We Need a New Authorization to Use Military ForceAugust 10, 2016
A single American mortar, drone strike, or cruise missile barrage is an act of war to the target regardless of congressional inaction. Over the past two years, our commander-in-chief has sent our large, all-volunteer, standing military to war against the Islamic State in Iraq, Syria, and Libya unrestricted by our feckless Congress and contrary to the system of checks and balances our founding fathers established. Congress' abdication of their constitutional duty to pass a new Authorization to Use Military Force (AUMF) demonstrates Congress' unwillingness to put our military personnel over their own political careers and Congress' failure to pass a Declaration of War is a failure to get a buy in from the American people.
President Obama requested Congress pass a new AUMF, yet maintains a new AUMF is unnecessary primarily because Congress passed an AUMF against Al Qaeda, the Islamic State's forerunner, after the Sept. 11th attacks almost 15 years ago. This legal justification conveniently ignores that Al Qaeda is currently in an actual ground war against the Islamic State in Iraq and Syria. An active duty army captain deployed in Kuwait in support of the Islamic State war effort recently sued the Obama administration for violating the War Powers Resolution, which Congress made law in 1973 in response to President Nixon sending our military into Cambodia without congressional authorization. The War Powers Resolution allows presidents only 60 days to use our military without an AUMF, a Declaration of War, or in response to a "national emergency" caused by an attack. Last month, the Obama administration absurdly responded that Congress ratified the Islamic State war effort by appropriating billions of dollars in support of operations in the annual, several hundred paged Defense Appropriations Bill, which all members of Congress usually do not have time to read prior to it being voted on after the twelfth hour.
Virginia Senator and vice presidential candidate Tim Kaine has rejected the administration's legal theories and criticized Congress for not passing a new AUMF against the Islamic State. However, Michele Flournoy, Hillary Clinton's expected secretary of defense, has said she would deploy more U.S. troops to establish a "no bomb" zone to retaliate with standoff weapons, like cruise missiles, against Syrian forward operating bases if Syrian President Bashar Al Assad continued to bomb U.S. backed rebels. A "no bomb" zone is far smaller in scale than establishing a "no fly" zone to protect the Syrian people from the Assad regime, which requires destroying Syrian aircraft on airbases that possibly house some Russian forces, and protect American pilots from anti-aircraft weapons, which requires destroying Assad's air defense systems embedded in Syria's population centers.
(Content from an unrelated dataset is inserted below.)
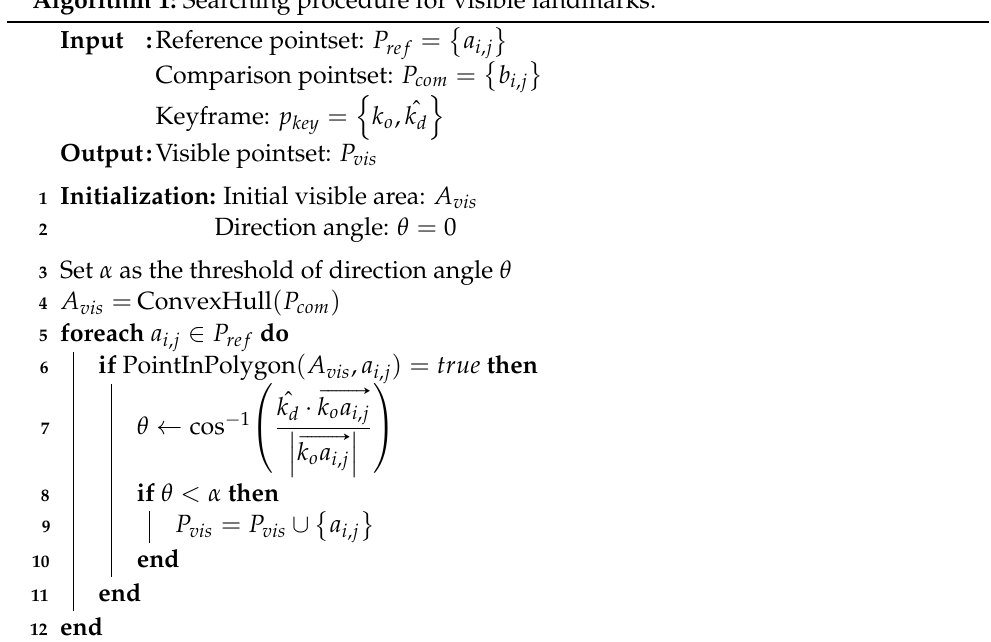
Algorithm 1: Searching procedure for visible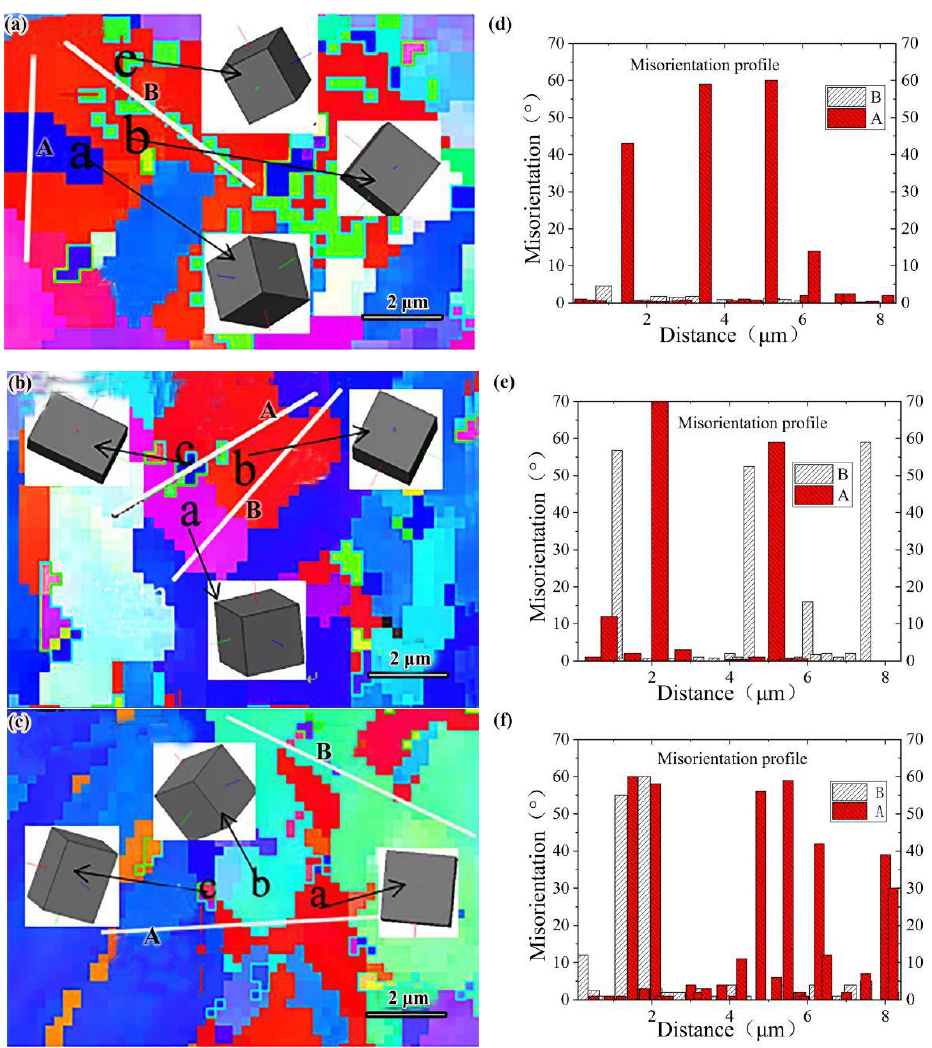
Figure 6. Grain misorientation and grain orientation stereogram: ( a – c ) represent the magnified view of grain boundary orientation of as-deposited, QT and SR specimens; ( d – f ) represent the grain misorientation of the as-deposited, QT and SR specimens.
This incremental "no bomb" zone approach for more than 60 days would lack any imaginable legal justification given that in August 2013, only the Senate Committee on Foreign Relations had the fortitude to vote on an AUMF authorizing airstrikes against Assad's forces after he used chemical weapons against his own people.
Opposed to the significant mission creep proposed by Ms. Flournoy, Donald Trump is calling for Congress to formally declare war against the Islamic State. I would give Trump credit if Congress voted on a Declaration of War, but I sincerely doubt Trump is committed to getting a buy in from the American people with a draft, homefront war effort, and higher taxes to pay for everything. Anything less is not just hollow semantics, but a redux of the Gulf, Afghanistan and Iraq war AUMFs continuing the past decade and a half of less than 1 percent of Americans being connected to our wars whose costs are being passed off to future generations. I want to be clear that I would oppose a Declaration of War because the Islamic State does not pose an existential threat to the United States and doing so would do little to stabilize the Middle East. The Islamic State's barbaric tactics account for far fewer deaths than Assad's atrocities against his own people, which make the Syrian regime by far the largest, overt, military aggressor destabilizing the region.
Although the war I fought in a decade ago as an Iraqi Army battalion combat advisor was waged under a false pretext, at least I can hold the politicians that voted for it accountable. The American combat advisors that began accompanying Iraqi Army battalions last month in preparation for the eventual assault to retake Mosul lack even this basic accountability that our democracy rests upon. I cannot begin to imagine what members of Congress say of their abysmal failure when consoling the families of the 17 Americans that have died in operations against the Islamic State.